La reconquête de Jérusalem, la «Ville de la paix», doit se faire par la paix, et non par l’épée. Nous ne sommes plus au temps des Croisades. La conscience de l’histoire a fait des progrès depuis le Moyen Âge. Ce n’est pas sur les cadavres de 50.000 morts et 100.000 blessés que le monde islamique, qu’il soit chiite ou sunnite, doit franchir la distance qui le sépare de Jérusalem, mais grâce à un accord de paix entre les religions, telle que la construit patiemment le pape François, qui prépare en ce moment un voyage en Indonésie, la plus grande nation islamique du monde, dans l’esprit de la déclaration sur la fraternité humaine d’Abou Dhabi (2019). Une déclaration cosignée par le pape et le grand imam d’Al-Azhar, cheikh Ahmad el-Tayyeb.
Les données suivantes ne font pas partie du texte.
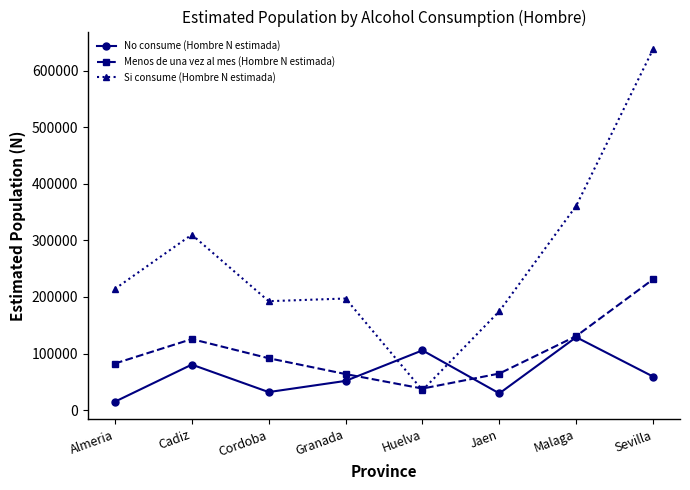

Count the number of data series in this chart.

3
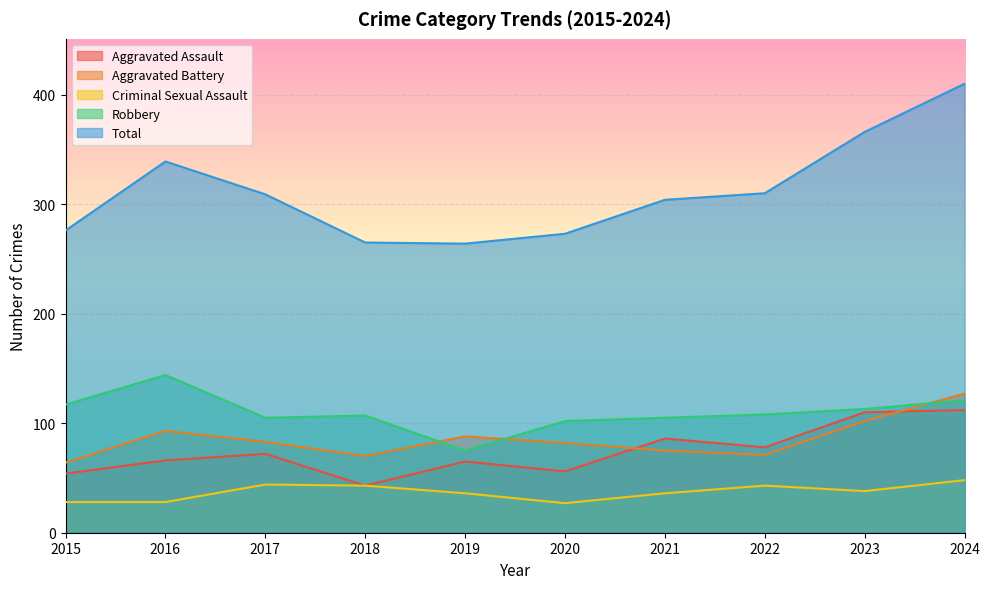

What is the value of the Criminal Sexual Assault point at the 7th from the left?

36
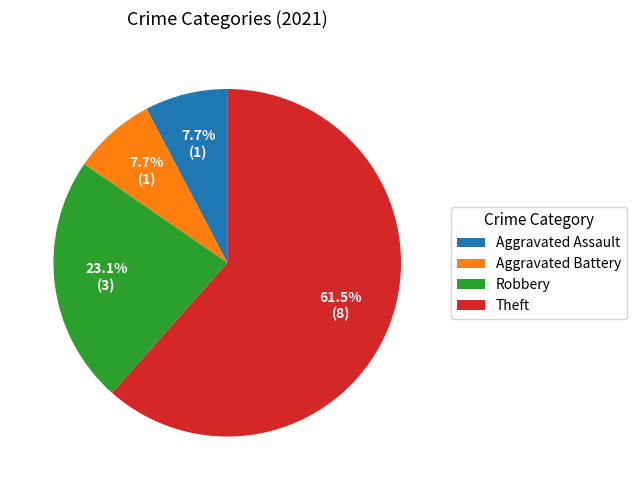

Is it true that Aggravated Assault is 8% of the pie?

True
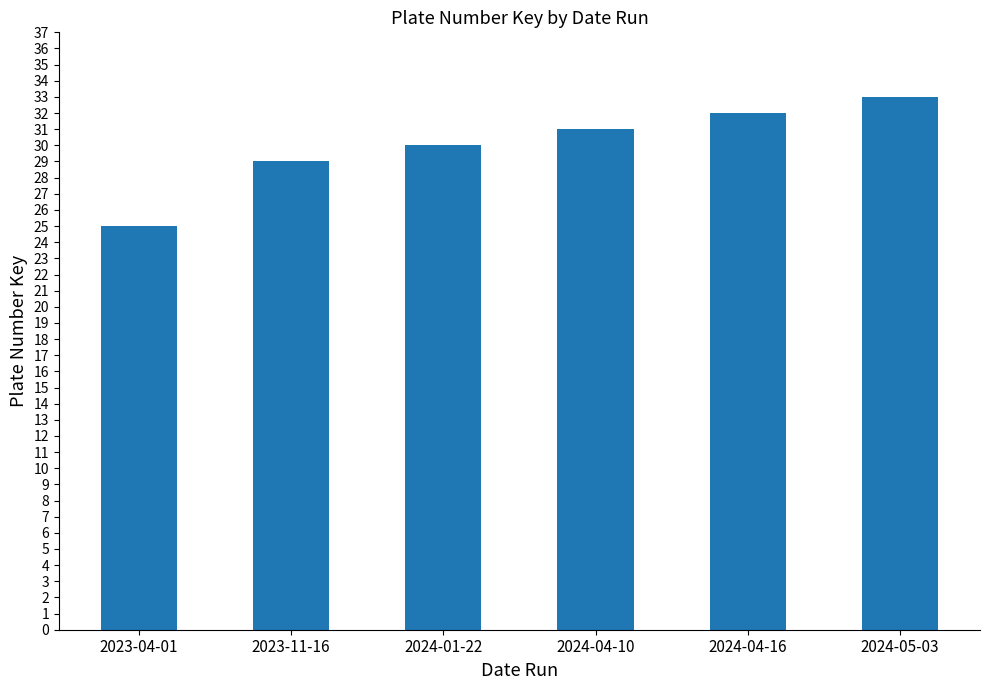

How many values are between 29 and 32?

4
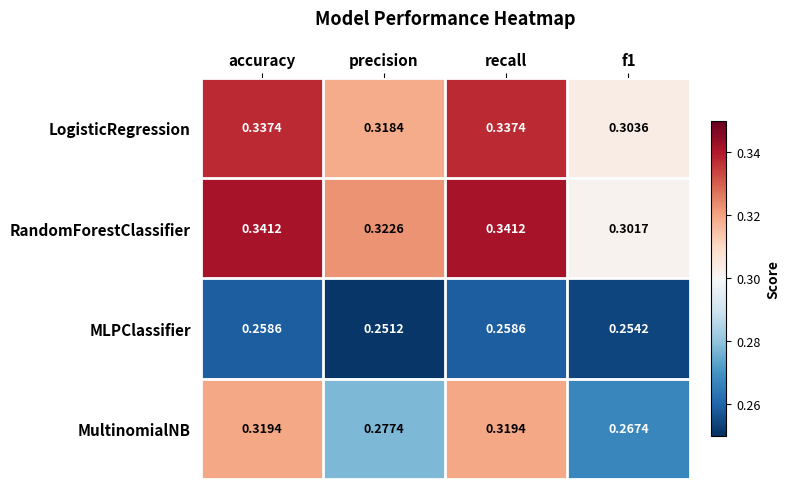

Which series has the largest total across all categories?

RandomForestClassifier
Toutes les Églises sont désormais concernées par cette mutation et d’exclusives, devenir inclusives. Il ne suffit plus de chapitrer le Hezbollah tous les dimanches, en lui rappelant qu’il agit en dehors des règles constitutionnelles que les Libanais se sont librement donnés. Ces Libanais qui tombent «sur le chemin de Jérusalem» ne sont pas des étrangers, mais des compatriotes. Au «devoir moral» pour lequel ils ont été poussés à sacrifier leur vie, l’Église est appelée à répondre par le devoir de charité de les prendre en charge spirituellement, et à redire que la vengeance ne fera que renforcer le camp de leurs assassins, et que l’avenir, tôt ou tard, est au pardon mutuel.